=== EXCERPTED RECORDS ===

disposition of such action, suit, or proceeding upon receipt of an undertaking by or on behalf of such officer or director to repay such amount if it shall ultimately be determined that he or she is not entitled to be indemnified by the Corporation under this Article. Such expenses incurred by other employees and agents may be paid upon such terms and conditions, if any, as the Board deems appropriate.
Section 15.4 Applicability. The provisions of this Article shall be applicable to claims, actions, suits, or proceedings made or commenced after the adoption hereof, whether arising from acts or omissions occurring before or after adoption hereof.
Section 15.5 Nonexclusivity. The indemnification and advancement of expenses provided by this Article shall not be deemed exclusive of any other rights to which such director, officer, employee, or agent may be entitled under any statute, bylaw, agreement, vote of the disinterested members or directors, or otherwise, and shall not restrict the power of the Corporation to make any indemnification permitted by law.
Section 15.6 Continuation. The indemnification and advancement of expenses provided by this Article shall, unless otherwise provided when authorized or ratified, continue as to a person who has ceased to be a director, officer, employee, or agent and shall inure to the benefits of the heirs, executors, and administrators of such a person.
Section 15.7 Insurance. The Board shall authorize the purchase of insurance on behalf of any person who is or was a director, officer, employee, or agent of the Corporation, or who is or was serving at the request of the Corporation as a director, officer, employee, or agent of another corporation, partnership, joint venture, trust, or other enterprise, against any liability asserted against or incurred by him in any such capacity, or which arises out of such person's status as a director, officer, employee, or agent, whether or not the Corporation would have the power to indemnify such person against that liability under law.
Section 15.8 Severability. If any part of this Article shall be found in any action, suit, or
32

===

- _TASK INSTRUCTIONS_
Would you please restate all of the entries exactly?

- _RESULT OF THIS EXERCISE_
disposition of such action, suit, or proceeding upon receipt of an undertaking by or on behalf of such officer or director to repay such amount if it shall ultimately be determined that he or she is not entitled to be indemnified by the Corporation under this Article. Such expenses incurred by other employees and agents may be paid upon such terms and conditions, if any, as the Board deems appropriate.
Section 15.4 Applicability. The provisions of this Article shall be applicable to claims, actions, suits, or proceedings made or commenced after the adoption hereof, whether arising from acts or omissions occurring before or after adoption hereof.
Section 15.5 Nonexclusivity. The indemnification and advancement of expenses provided by this Article shall not be deemed exclusive of any other rights to which such director, officer, employee, or agent may be entitled under any statute, bylaw, agreement, vote of the disinterested members or directors, or otherwise, and shall not restrict the power of the Corporation to make any indemnification permitted by law.
Section 15.6 Continuation. The indemnification and advancement of expenses provided by this Article shall, unless otherwise provided when authorized or ratified, continue as to a person who has ceased to be a director, officer, employee, or agent and shall inure to the benefits of the heirs, executors, and administrators of such a person.
Section 15.7 Insurance. The Board shall authorize the purchase of insurance on behalf of any person who is or was a director, officer, employee, or agent of the Corporation, or who is or was serving at the request of the Corporation as a director, officer, employee, or agent of another corporation, partnership, joint venture, trust, or other enterprise, against any liability asserted against or incurred by him in any such capacity, or which arises out of such person's status as a director, officer, employee, or agent, whether or not the Corporation would have the power to indemnify such person against that liability under law.
Section 15.8 Severability. If any part of this Article shall be found in any action, suit, or
32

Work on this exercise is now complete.